*What you should do*
What the task requires is each entry, restated exactly.
[Data to process]
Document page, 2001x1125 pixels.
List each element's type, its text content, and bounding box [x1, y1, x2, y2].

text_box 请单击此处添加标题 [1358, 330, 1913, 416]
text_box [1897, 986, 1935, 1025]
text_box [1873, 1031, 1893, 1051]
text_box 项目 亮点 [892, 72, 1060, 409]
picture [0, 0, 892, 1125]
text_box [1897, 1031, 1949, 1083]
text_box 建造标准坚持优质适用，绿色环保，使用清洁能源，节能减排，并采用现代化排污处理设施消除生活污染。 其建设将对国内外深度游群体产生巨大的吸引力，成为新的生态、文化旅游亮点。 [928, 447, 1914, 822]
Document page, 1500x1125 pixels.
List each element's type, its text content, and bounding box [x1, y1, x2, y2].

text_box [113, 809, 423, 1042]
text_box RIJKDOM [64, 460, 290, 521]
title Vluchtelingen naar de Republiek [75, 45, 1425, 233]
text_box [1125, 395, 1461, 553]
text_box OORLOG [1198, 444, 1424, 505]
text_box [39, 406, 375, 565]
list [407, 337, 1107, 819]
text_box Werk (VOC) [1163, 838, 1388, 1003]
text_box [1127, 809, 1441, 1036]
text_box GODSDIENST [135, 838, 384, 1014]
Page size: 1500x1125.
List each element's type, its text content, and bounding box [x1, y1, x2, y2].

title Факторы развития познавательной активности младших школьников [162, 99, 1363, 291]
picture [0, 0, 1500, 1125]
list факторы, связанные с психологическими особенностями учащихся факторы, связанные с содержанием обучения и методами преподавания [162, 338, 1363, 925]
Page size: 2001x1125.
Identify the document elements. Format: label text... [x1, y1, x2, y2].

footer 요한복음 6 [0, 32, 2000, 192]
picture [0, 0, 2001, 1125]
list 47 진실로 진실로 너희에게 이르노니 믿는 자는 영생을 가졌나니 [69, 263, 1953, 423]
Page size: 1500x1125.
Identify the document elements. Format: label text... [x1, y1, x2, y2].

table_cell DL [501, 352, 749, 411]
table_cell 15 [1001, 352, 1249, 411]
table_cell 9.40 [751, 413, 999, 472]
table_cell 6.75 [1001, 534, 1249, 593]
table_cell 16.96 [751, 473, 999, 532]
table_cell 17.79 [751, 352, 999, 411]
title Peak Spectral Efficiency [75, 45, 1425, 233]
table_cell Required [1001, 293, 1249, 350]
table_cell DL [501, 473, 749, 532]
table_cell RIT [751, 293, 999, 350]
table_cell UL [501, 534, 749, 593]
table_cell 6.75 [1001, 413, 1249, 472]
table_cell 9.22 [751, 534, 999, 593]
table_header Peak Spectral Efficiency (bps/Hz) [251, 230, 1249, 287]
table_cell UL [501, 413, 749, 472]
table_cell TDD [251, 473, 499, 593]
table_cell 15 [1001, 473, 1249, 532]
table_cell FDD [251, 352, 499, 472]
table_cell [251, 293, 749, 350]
[/Data to process]
*Answer area*
Document page, 2001x1125 pixels.
List each element's type, its text content, and bounding box [x1, y1, x2, y2].

text_box 请单击此处添加标题 [1358, 330, 1913, 416]
text_box [1897, 986, 1935, 1025]
text_box [1873, 1031, 1893, 1051]
text_box 项目 亮点 [892, 72, 1060, 409]
picture [0, 0, 892, 1125]
text_box [1897, 1031, 1949, 1083]
text_box 建造标准坚持优质适用，绿色环保，使用清洁能源，节能减排，并采用现代化排污处理设施消除生活污染。 其建设将对国内外深度游群体产生巨大的吸引力，成为新的生态、文化旅游亮点。 [928, 447, 1914, 822]
Document page, 1500x1125 pixels.
List each element's type, its text content, and bounding box [x1, y1, x2, y2].

text_box [113, 809, 423, 1042]
text_box RIJKDOM [64, 460, 290, 521]
title Vluchtelingen naar de Republiek [75, 45, 1425, 233]
text_box [1125, 395, 1461, 553]
text_box OORLOG [1198, 444, 1424, 505]
text_box [39, 406, 375, 565]
list [407, 337, 1107, 819]
text_box Werk (VOC) [1163, 838, 1388, 1003]
text_box [1127, 809, 1441, 1036]
text_box GODSDIENST [135, 838, 384, 1014]
Page size: 1500x1125.
List each element's type, its text content, and bounding box [x1, y1, x2, y2].

title Факторы развития познавательной активности младших школьников [162, 99, 1363, 291]
picture [0, 0, 1500, 1125]
list факторы, связанные с психологическими особенностями учащихся факторы, связанные с содержанием обучения и методами преподавания [162, 338, 1363, 925]
Page size: 2001x1125.
Identify the document elements. Format: label text... [x1, y1, x2, y2].

footer 요한복음 6 [0, 32, 2000, 192]
picture [0, 0, 2001, 1125]
list 47 진실로 진실로 너희에게 이르노니 믿는 자는 영생을 가졌나니 [69, 263, 1953, 423]
Page size: 1500x1125.
Identify the document elements. Format: label text... [x1, y1, x2, y2].

table_cell DL [501, 352, 749, 411]
table_cell 15 [1001, 352, 1249, 411]
table_cell 9.40 [751, 413, 999, 472]
table_cell 6.75 [1001, 534, 1249, 593]
table_cell 16.96 [751, 473, 999, 532]
table_cell 17.79 [751, 352, 999, 411]
title Peak Spectral Efficiency [75, 45, 1425, 233]
table_cell Required [1001, 293, 1249, 350]
table_cell DL [501, 473, 749, 532]
table_cell RIT [751, 293, 999, 350]
table_cell UL [501, 534, 749, 593]
table_cell 6.75 [1001, 413, 1249, 472]
table_cell 9.22 [751, 534, 999, 593]
table_header Peak Spectral Efficiency (bps/Hz) [251, 230, 1249, 287]
table_cell UL [501, 413, 749, 472]
table_cell TDD [251, 473, 499, 593]
table_cell 15 [1001, 473, 1249, 532]
table_cell FDD [251, 352, 499, 472]
table_cell [251, 293, 749, 350]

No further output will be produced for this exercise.